Scientists at the US Department of Energy’s Los Alamos National Laboratory and Brookhaven National Laboratory have fabricated transparent thin films capable of absorbing light and generating electric charge over a relatively large area.
The material, described in the journal Chemistry of Materials,could be used in development of transparent solar panels.
’Potentially, with future refinement of this technology, windows in a home or office could generate solar power,’ said Hsing-Lin Wang, a co-corresponding author of the paper and a researcher in the Chemistry Division at Los Alamos.
The new material is a semiconducting polymer spiked with fullerenes.
When applied to a surface under certain conditions, the material self-assembles in a repeating pattern of micron-sized hexagonal-shaped cells. Researchers are said to have created reproducible films of up to several square millimetres in area.

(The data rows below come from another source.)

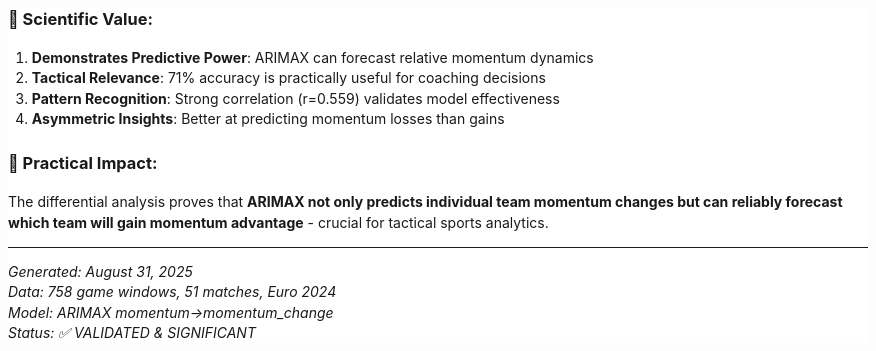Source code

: ### **🎯 Scientific Value:**
1. **Demonstrates Predictive Power**: ARIMAX can forecast relative momentum dynamics
2. **Tactical Relevance**: 71% accuracy is practically useful for coaching decisions
3. **Pattern Recognition**: Strong correlation (r=0.559) validates model effectiveness
4. **Asymmetric Insights**: Better at predicting momentum losses than gains

### **🚀 Practical Impact:**
The differential analysis proves that **ARIMAX not only predicts individual team momentum changes but can reliably forecast which team will gain momentum advantage** - crucial for tactical sports analytics.

---

*Generated: August 31, 2025*  
*Data: 758 game windows, 51 matches, Euro 2024*  
*Model: ARIMAX momentum→momentum_change*  
*Status: ✅ VALIDATED & SIGNIFICANT*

The material is largely transparent because the polymer chains pack together at the edges of the hexagons, remaining loosely packed and relatively thin across the centres. The densely packed edges strongly absorb light and could facilitate electrical conductivity, according to the researchers.

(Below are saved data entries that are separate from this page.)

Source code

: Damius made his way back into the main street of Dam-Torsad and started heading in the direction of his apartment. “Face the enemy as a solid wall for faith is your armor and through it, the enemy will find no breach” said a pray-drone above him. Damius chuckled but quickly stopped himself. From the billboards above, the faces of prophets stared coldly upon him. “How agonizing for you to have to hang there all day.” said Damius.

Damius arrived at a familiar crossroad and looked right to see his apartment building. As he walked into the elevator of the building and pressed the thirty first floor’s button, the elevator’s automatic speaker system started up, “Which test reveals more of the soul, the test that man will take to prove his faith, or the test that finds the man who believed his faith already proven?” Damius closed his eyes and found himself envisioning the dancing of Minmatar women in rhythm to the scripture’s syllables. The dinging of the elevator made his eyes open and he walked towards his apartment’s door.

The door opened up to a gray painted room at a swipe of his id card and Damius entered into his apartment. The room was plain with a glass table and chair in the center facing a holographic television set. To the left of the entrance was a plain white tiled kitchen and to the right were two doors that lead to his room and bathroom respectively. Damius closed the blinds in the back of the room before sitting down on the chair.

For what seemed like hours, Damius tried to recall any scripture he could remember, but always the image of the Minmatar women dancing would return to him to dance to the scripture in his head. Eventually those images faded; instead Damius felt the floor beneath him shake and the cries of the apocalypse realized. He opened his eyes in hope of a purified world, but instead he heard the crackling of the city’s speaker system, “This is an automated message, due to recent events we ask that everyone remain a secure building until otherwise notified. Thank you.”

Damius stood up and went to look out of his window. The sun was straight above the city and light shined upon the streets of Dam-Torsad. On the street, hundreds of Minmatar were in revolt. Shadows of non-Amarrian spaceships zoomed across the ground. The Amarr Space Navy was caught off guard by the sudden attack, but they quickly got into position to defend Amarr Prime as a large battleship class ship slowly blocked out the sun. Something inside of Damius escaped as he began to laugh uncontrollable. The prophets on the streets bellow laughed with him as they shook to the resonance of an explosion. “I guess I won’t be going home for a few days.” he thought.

’Though such honeycomb-patterned thin films have previously been made using conventional polymers such as polystyrene, this is the first report of such a material that blends semiconductors and fullerenes to absorb light and efficiently generate charge and charge separation,’ said lead scientist Mircea Cotlet, a physical chemist at Brookhaven’s Center for Functional Nanomaterials (CFN).
Perfecting large-scale application of the material could enable a range of practical applications, such as energy-generating solar windows, or new types of optical displays.
The researchers fabricated the thin films by creating a flow of micron-sized water droplets across a thin layer of the polymer-fullerene solution.
The droplets assembled themselves into arrays within the polymer solution. Once the water evaporated, the scientists were left with thin films of polymer in a honeycomb pattern. The deposition method is claimed to be cost effective and potentially scalable to industrial size.